Пушкин, поэт всех искренних движений души человеческой, метко выразил это сложное и странное чувство прекрасным стихом:
Те, кого покидаешь, кажутся чем-то вроде умирающих для тебя, которым невольно стремишься всё простить, всё забыть, о которых вспоминаешь только одно хорошее. И чем острее ощущаешь былые резкости и несправедливости свои к ним, своё невнимание и обиды, тем добрее и милее кажутся они, тем большею жалостью потерять их охватывается твоё детское сердце.
Но эта жалость не мучительное, безнадёжное сознание зрелого опыта преходимости и непрочности всего земного, а трепещущая розовыми надеждами, смелая вера молодости в неизбежное счастье будущего. Эта сладкая тревога неясных ожиданий, эта инстинктивная жадность перемен и движенья и есть, в сущности, то чувство жизни, та радость бытия, которые составляют главное содержание и самое драгоценное свойство молодости.
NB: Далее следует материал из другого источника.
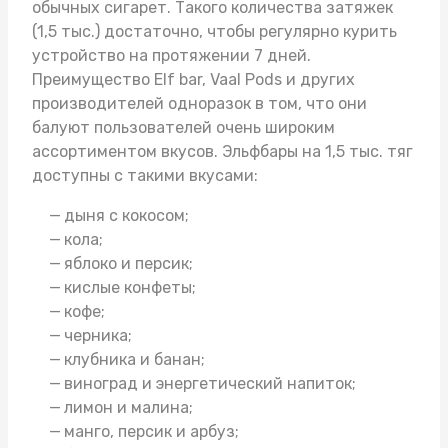
обычных сигарет. Такого количества затяжек
(1,5 тыс.) достаточно, чтобы регулярно курить
устройство на протяжении 7 дней.
Преимущество Elf bar,
Vaal Pods
и других
производителей одноразок в том, что они
балуют пользователей очень широким
ассортиментом вкусов. Эльфбары на 1,5 тыс. тяг
доступны с такими вкусами:
дыня с кокосом;
кола;
яблоко и персик;
кислые конфеты;
кофе;
черника;
клубника и банан;
виноград и энергетический напиток;
лимон и малина;
манго, персик и арбуз;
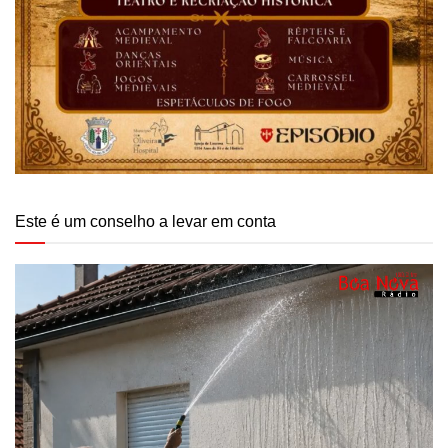
Este é um conselho a levar em conta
Ни в чём не живёт человек так полно, как в этих таинственных приготовлениях себя к неведомым перспективам будущего.
Как отрадно видеть глазами расстилающиеся кругом неохватные дали лица земного, это конкретное воплощенье жизни Божьего мира в пространстве, так увлекательно обозревать внутренними очами духа такие же безбрежные дали молодых надежд и стремлений, — это выражение мировой жизни уже не в пространстве, а во времени. Тут две разные стороны одной и той же основной потребности души человеческой.
Совсем иное дело, когда жизнь человека убыла уже настолько, что с жутким чувством думаешь о надвигающемся конце её, когда человеком пройдено и узрено слишком много всяких пространств, всякого времени, и в нём уже исчез юношеский аппетит к новому и неведомому, к вечным переменам и вечным надеждам, а напротив того, хочется замкнуться во что-нибудь неподвижное и определённое, выдерживать в несокрушимой твердыне грозную осаду жизни, и обеспечить себе хотя то скромное духовное достояние, которое уже им добыто.
Какой смысл рваться вперёд тому, кто уже ясно видит, что впереди хмурится, поджидая его, роковая чёрная яма, поставленная ему пределом, в которую и без того безостановочно толкает его судьба?
К нам тоже все товарищи сделались снисходительнее и деликатнее. Они чувствовали, что скоро нас не будет среди них, что мы здесь уже вроде чужих, вроде гостей, с которым нужно обращаться поласковее. Белокопытов, Ярунов, Саквин, Бардин, — все стремились как можно больше с нами говорить. Они тоже стремились заслонить добровольными иллюзиями перспективу нашей внезапной разлуки с ними, но сами мало верили в свои фантазии.